New ways to experience and to interact with livestreams

Tatiana Santoriniou, Director of Marketing and Administration for Genvid Technologies Europe

Deliver more personalized and immersive livestreams – that´s the goal for Genvid Technologies. Tatiana Santoriniou, Director of Marketing and Administration for Genvid Technologies Europe gives some insights, how developers and publishers can utilize Genvid´s technology and what it is capable off. Tatiana has several years of experience in the gaming industry, prior to Genvid she was the Head of Global Development Events for Wargaming and Director of the 4C conference.

1. The importance of video content for the gaming industry is bigger than ever. We are not only talking about trailers from publishers, video content is everywhere now - from game reviews and Let’s Plays to live streams, big broadcasts of live events and esport tournaments. With Genvid you are aiming to transform the live streams and make it more personalized, interactive and immersive for the audience. Can you tell us a bit more about it?

Genvid Technologies was founded about four years ago by game industry veterans coming from Square Enix, Ubisoft and AMD. In the past few years, there has been a significant increase in the numbers of spectators across all media platforms. We believe that viewers love live events, love communal experiences and love when their participation matters. Our goal is to power this next generation of viewing experiences across gaming, sports and unscripted/reality TV by unlocking and creating new opportunities for developers. Until now, the focus in the gaming industry has been placed on the players or the streamers, leaving the spectators as a huge underserved market.

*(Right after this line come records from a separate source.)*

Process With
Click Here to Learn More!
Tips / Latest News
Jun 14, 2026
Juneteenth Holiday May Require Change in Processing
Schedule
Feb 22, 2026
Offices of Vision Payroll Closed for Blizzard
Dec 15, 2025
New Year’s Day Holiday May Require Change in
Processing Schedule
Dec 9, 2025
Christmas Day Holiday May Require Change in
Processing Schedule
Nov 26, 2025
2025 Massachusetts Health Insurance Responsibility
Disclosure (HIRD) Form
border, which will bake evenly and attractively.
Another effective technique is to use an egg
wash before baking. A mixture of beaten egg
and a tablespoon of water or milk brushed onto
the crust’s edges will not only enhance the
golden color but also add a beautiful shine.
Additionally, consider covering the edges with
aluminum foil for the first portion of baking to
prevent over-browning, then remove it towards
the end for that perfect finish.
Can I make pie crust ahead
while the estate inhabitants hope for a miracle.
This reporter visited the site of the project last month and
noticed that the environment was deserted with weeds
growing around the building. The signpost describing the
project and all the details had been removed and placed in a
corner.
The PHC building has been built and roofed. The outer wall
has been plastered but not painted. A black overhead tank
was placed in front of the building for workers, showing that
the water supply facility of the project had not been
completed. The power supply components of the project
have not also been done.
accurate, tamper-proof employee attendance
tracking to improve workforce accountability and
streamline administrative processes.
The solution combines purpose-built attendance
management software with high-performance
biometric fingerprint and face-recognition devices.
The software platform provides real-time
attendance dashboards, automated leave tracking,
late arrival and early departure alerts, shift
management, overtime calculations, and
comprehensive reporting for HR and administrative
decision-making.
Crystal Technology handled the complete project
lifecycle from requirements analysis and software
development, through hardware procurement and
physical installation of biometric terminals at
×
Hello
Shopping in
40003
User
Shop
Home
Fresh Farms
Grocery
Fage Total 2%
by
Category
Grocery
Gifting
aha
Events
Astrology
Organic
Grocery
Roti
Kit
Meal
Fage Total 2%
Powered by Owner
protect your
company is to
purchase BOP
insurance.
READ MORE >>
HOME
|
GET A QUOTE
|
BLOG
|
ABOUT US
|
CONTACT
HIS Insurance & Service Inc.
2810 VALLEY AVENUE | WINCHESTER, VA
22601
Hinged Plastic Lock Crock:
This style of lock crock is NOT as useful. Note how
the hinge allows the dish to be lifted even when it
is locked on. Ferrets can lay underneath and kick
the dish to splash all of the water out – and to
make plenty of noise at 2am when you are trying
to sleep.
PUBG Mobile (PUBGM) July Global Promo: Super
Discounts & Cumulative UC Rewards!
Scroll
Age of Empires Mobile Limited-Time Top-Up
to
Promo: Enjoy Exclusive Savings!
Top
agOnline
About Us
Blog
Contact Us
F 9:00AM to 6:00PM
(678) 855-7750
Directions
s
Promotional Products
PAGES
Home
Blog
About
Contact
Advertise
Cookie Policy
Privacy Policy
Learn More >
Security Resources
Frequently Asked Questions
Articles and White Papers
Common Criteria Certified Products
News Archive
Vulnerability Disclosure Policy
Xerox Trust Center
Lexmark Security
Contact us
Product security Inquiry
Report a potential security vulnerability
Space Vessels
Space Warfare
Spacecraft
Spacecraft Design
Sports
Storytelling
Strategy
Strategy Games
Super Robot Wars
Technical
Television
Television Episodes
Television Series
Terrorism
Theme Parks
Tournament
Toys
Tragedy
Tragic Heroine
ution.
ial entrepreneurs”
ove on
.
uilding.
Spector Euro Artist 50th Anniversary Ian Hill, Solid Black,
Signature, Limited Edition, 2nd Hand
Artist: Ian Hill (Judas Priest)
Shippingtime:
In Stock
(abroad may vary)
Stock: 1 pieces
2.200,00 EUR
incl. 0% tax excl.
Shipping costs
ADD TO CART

Genvid’s unique, patented technology allows for livestream viewers to actively participate in, and even affect the outcome of the games they’re watching. This interactivity can take many forms, with developers offering viewers a wide range of enhanced engagement options such as additional layers of game and player data, the ability to cheer for players and teams in dramatic new ways, and more. This blurring of the line between the players and viewers means that everyone experiencing the game is an active participant and can have an impact.

2. What is the biggest challenge the company faces?

Our primary challenge is one of awareness: our technology is new and revolutionary, and it’s been our experience that once a developer understands the potential, they’re eager to utilize it. We spent the first two-plus years building the tech, and have only recently undertaken significant marketing and PR efforts. Many game studios and publishers are still just learning that interactive livestreaming is not only possible, but also relatively straightforward to integrate into their games. This process involves not only informing the developers about the possibilities but also guiding them throughout the various solutions they have available for them and supporting them in implementing the right solutions for their products. So we’re working to raise awareness and guide developers in creating new ways to engage their existing audience (players) and also include the new audience (viewers).

3. With your technology, you give a better access for advertisers at the live streams. What is this about, what can you offer in those terms?

As I mentioned there are many different ways of adding interactivity to livestreams, and this includes opportunities for studios and publishers to monetize the viewers of their games for the first time. Typically, ads are shown periodically as commercial breaks during livestreams, with the streamer and the streaming platform splitting that revenue. Our technology enables new forms of advertising and branded sponsorships that can be micro-targeted, personalized, and delivered via the stream overlay, so they can appear to be IN the game yet are only visible to viewers, not players.

4. Last year you opened a new office in Berlin. What are your goals with the location and why did you choose to come to Berlin?

Genvid has been growing rapidly over the last few years, from a handful of founding employees to a workforce of almost 70 amazing, diverse people in offices located in New York, Montreal, Los Angeles, Tokyo, and now Berlin. As part of our growth, it was vital for us to have a representation in Europe for more immediate connections to, and support of, European businesses. After conducting extensive research of numerous European cities, we discovered that Berlin had become a vital hub in the gaming industry. Dozens of major AAA studios and publishers, as well as promising indie developers, have offices in Berlin and the industry is booming. At the same time, Berlin offers a multicultural living and working environment and great support from the government for new businesses. So it was quite an easy choice for us. Our team in Berlin consists of marketing and developer relations veterans charged with increasing awareness of interactive streaming, as well as very experienced engineers who provide support to developers throughout the process of implementing our technology. This ranges from feedback and insights related to designing and developing games with interactive livestreams in mind, all the way to support and assistance in the deployment of the live experience.

5. Where do you see the future of Genvid? Are there plans to make your technology somehow accessible for genres next to gaming, for example live sport events or digital conventions?

Hundreds of millions of people watch games today, and while Genvid has primarily focused on the gaming industry so far, the potential of interactive livestreaming extends to many other markets, including live sports and reality TV - billions watch those shows. Virtually any live, digital viewing experience can be enhanced significantly through interactivity, giving each viewer their preferred level of interaction with the content they are consuming. We’re preparing to enter additional markets soon, and are excited to be pioneering the next generation of interactive media.

Thank you for the interview Tatiana!